------ EXERCISE INPUTS ------

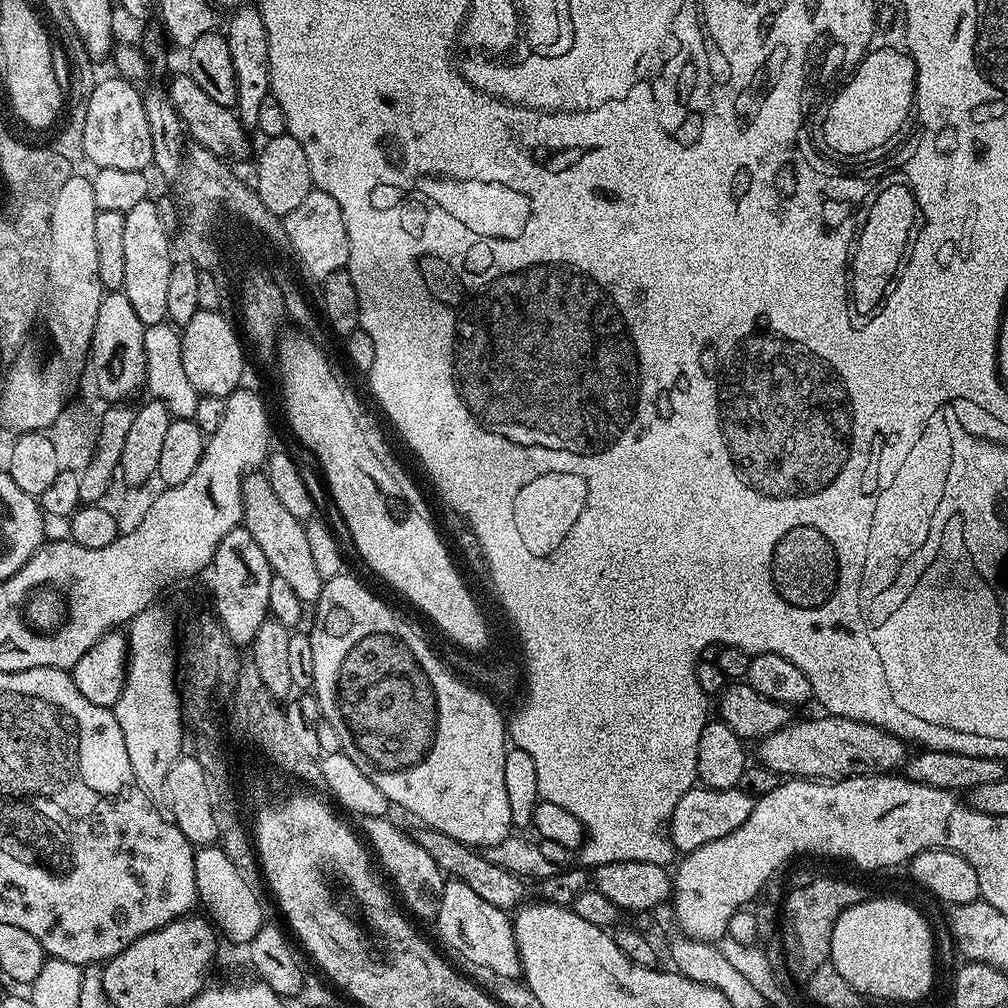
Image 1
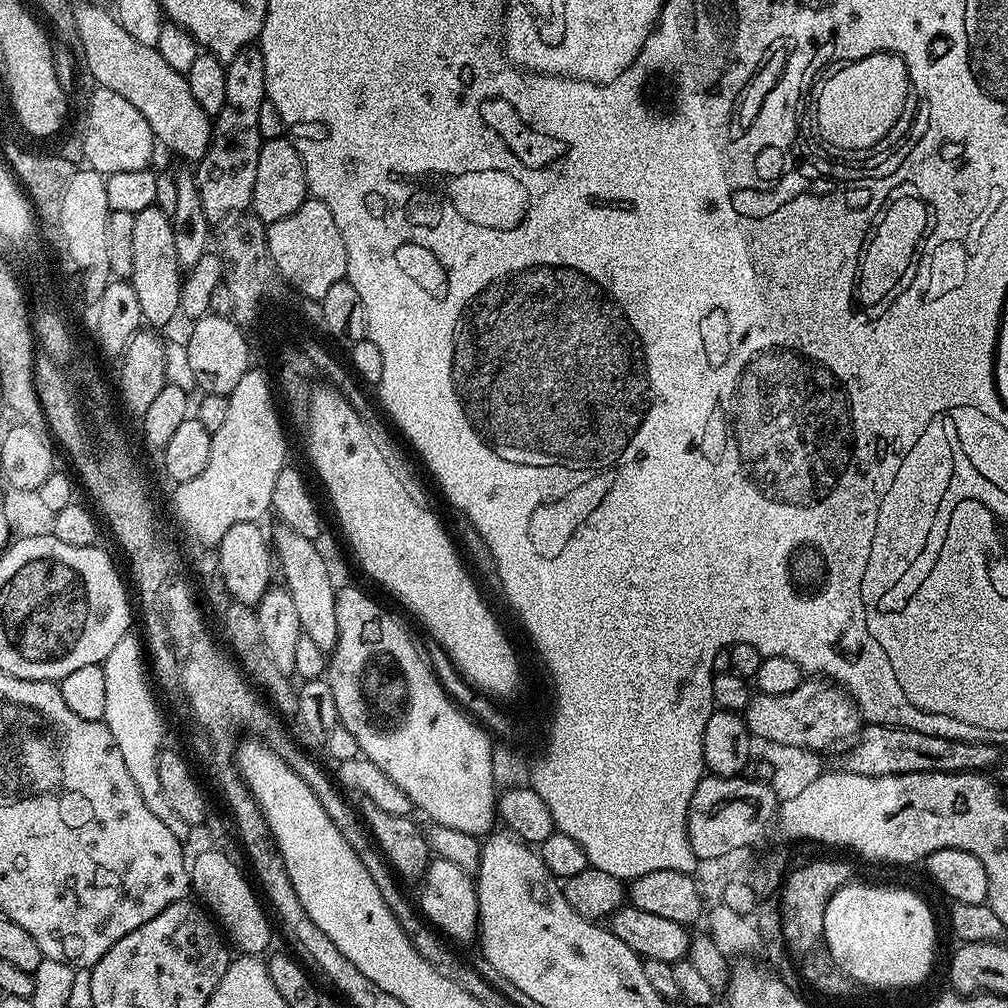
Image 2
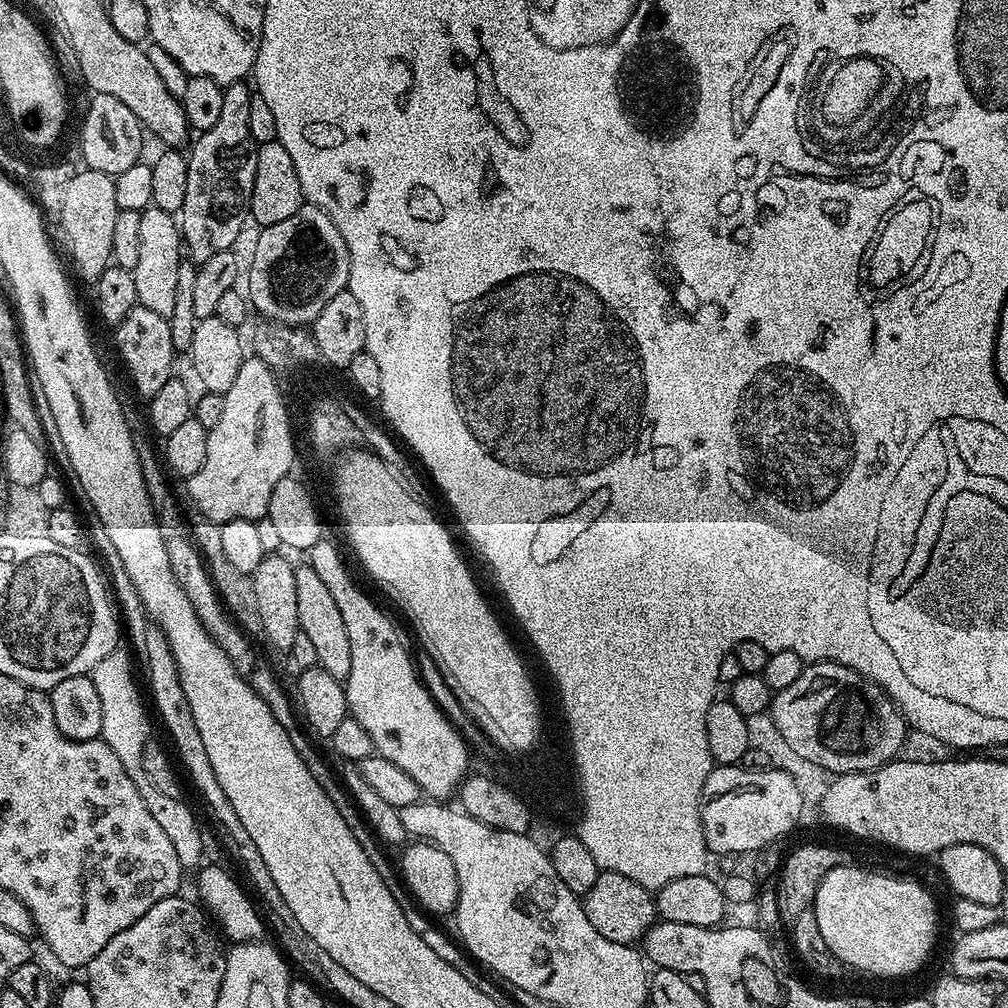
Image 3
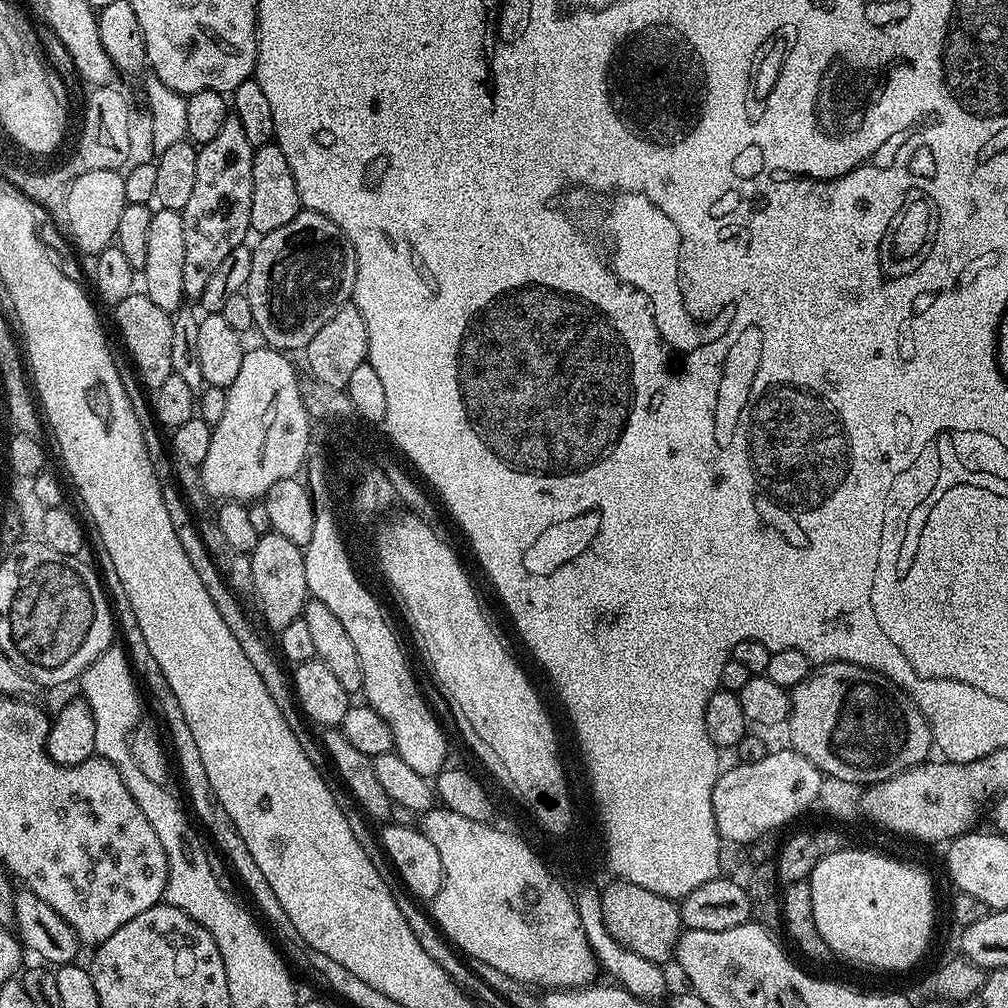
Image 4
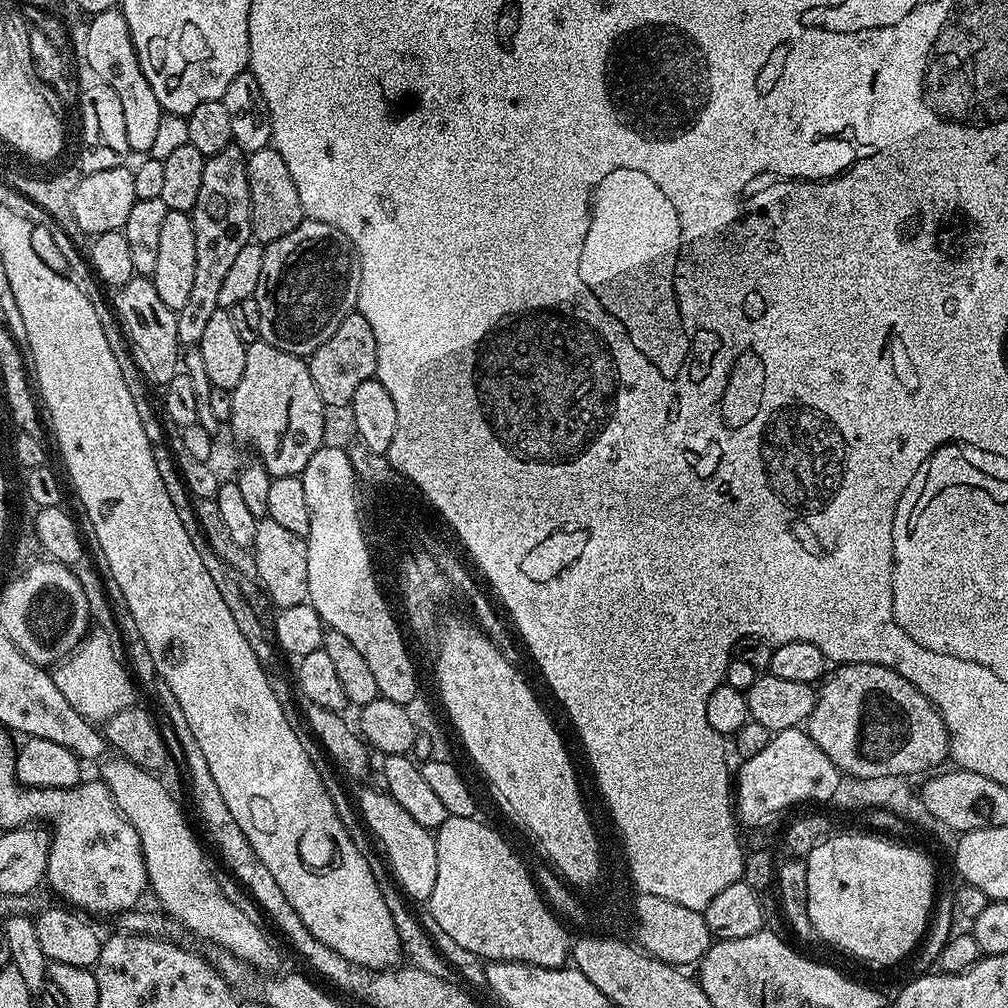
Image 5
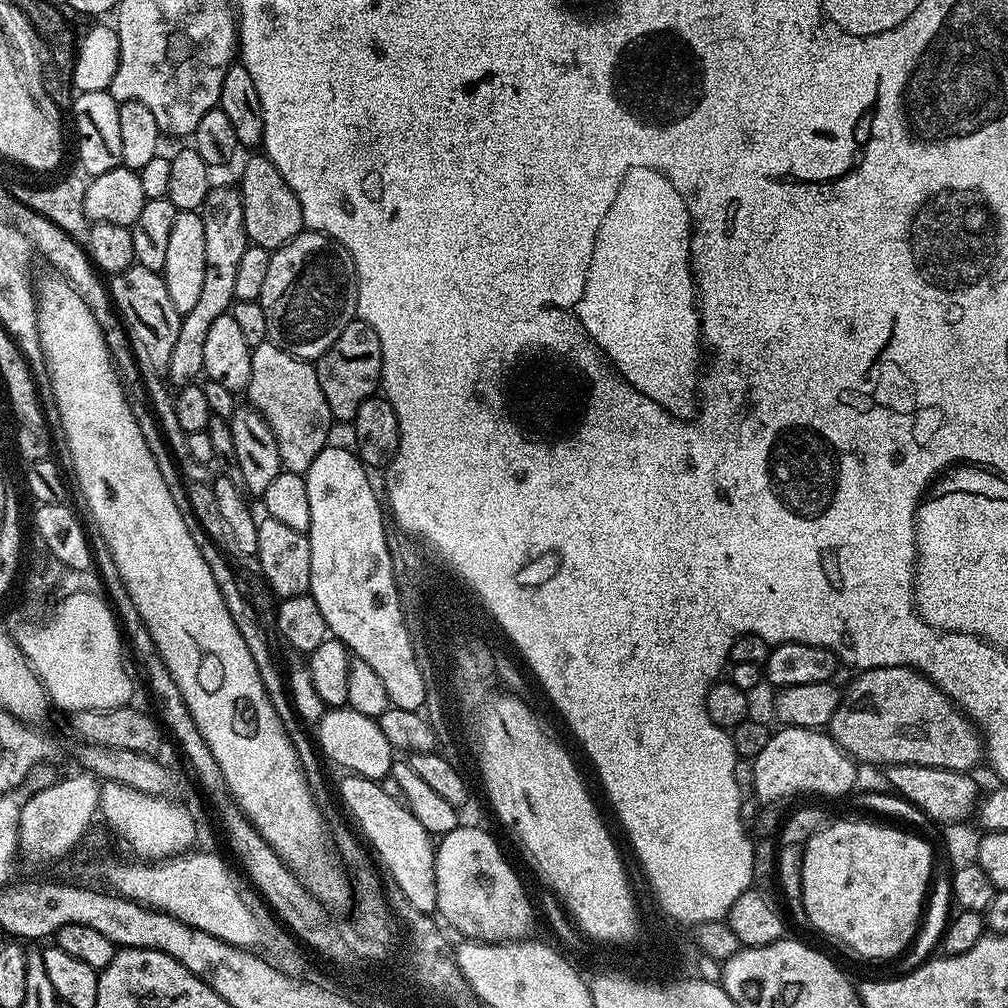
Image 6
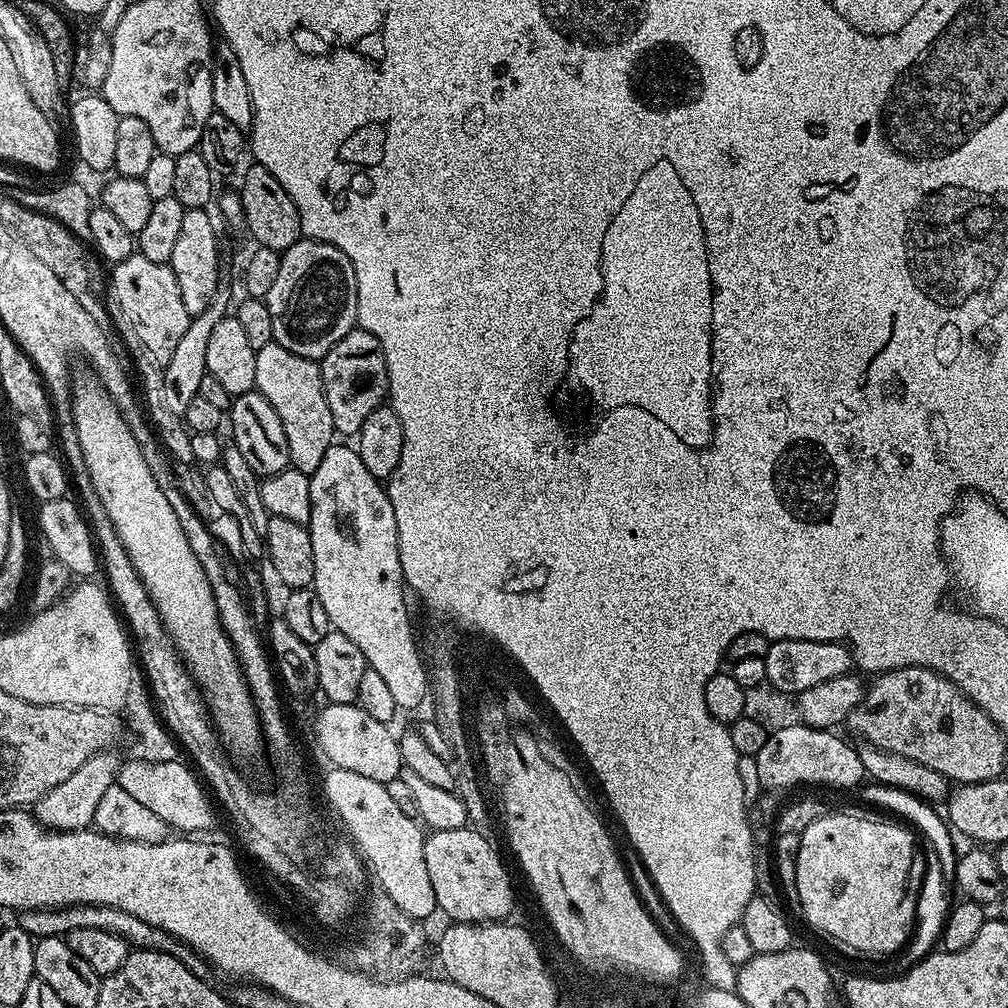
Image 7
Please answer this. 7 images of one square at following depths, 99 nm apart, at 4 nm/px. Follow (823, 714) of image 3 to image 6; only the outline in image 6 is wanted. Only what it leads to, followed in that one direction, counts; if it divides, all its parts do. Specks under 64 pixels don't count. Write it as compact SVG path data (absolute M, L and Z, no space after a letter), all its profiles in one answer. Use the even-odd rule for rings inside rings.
M869 668L861 671L859 675L860 677L858 677L848 689L843 689L842 699L830 723L830 735L832 739L835 740L837 746L840 747L842 751L847 752L854 761L861 764L875 764L877 766L917 764L923 768L945 768L951 772L971 773L973 771L972 767L974 767L979 760L982 760L982 740L972 721L949 700L946 693L944 693L941 688L937 688L923 672L918 672L914 668Z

------

### WHAT YOU SHOULD DO
Reproduce the lines above letter for letter. The pictures stay behind.

### ANSWER FOR THIS EXERCISE
Image 1
Image 2
Image 3
Image 4
Image 5
Image 6
Image 7
Please answer this. 7 images of one square at following depths, 99 nm apart, at 4 nm/px. Follow (823, 714) of image 3 to image 6; only the outline in image 6 is wanted. Only what it leads to, followed in that one direction, counts; if it divides, all its parts do. Specks under 64 pixels don't count. Write it as compact SVG path data (absolute M, L and Z, no space after a letter), all its profiles in one answer. Use the even-odd rule for rings inside rings.
M869 668L861 671L859 675L860 677L858 677L848 689L843 689L842 699L830 723L830 735L832 739L835 740L837 746L840 747L842 751L847 752L854 761L861 764L875 764L877 766L917 764L923 768L945 768L951 772L971 773L973 771L972 767L974 767L979 760L982 760L982 740L972 721L949 700L946 693L944 693L941 688L937 688L923 672L918 672L914 668Z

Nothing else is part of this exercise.